» Directions:
Below is some data; print it all back exactly.

─── Source data

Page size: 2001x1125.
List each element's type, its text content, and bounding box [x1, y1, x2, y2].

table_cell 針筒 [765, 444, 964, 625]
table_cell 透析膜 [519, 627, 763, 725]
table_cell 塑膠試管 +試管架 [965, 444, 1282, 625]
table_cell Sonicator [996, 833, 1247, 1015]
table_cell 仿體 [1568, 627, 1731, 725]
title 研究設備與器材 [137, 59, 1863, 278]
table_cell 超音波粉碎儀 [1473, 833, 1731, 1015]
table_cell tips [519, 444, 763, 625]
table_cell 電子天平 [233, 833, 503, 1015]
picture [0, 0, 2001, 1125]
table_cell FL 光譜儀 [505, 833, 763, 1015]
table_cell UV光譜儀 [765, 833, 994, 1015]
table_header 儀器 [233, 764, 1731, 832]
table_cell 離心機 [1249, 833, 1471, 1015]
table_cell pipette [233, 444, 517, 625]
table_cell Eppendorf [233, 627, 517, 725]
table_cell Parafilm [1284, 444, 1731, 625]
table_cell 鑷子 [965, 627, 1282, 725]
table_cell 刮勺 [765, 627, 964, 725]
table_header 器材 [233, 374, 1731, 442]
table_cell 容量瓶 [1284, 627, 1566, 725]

──────

» Result of the task:
Page size: 2001x1125.
List each element's type, its text content, and bounding box [x1, y1, x2, y2].

table_cell 針筒 [765, 444, 964, 625]
table_cell 透析膜 [519, 627, 763, 725]
table_cell 塑膠試管 +試管架 [965, 444, 1282, 625]
table_cell Sonicator [996, 833, 1247, 1015]
table_cell 仿體 [1568, 627, 1731, 725]
title 研究設備與器材 [137, 59, 1863, 278]
table_cell 超音波粉碎儀 [1473, 833, 1731, 1015]
table_cell tips [519, 444, 763, 625]
table_cell 電子天平 [233, 833, 503, 1015]
picture [0, 0, 2001, 1125]
table_cell FL 光譜儀 [505, 833, 763, 1015]
table_cell UV光譜儀 [765, 833, 994, 1015]
table_header 儀器 [233, 764, 1731, 832]
table_cell 離心機 [1249, 833, 1471, 1015]
table_cell pipette [233, 444, 517, 625]
table_cell Eppendorf [233, 627, 517, 725]
table_cell Parafilm [1284, 444, 1731, 625]
table_cell 鑷子 [965, 627, 1282, 725]
table_cell 刮勺 [765, 627, 964, 725]
table_header 器材 [233, 374, 1731, 442]
table_cell 容量瓶 [1284, 627, 1566, 725]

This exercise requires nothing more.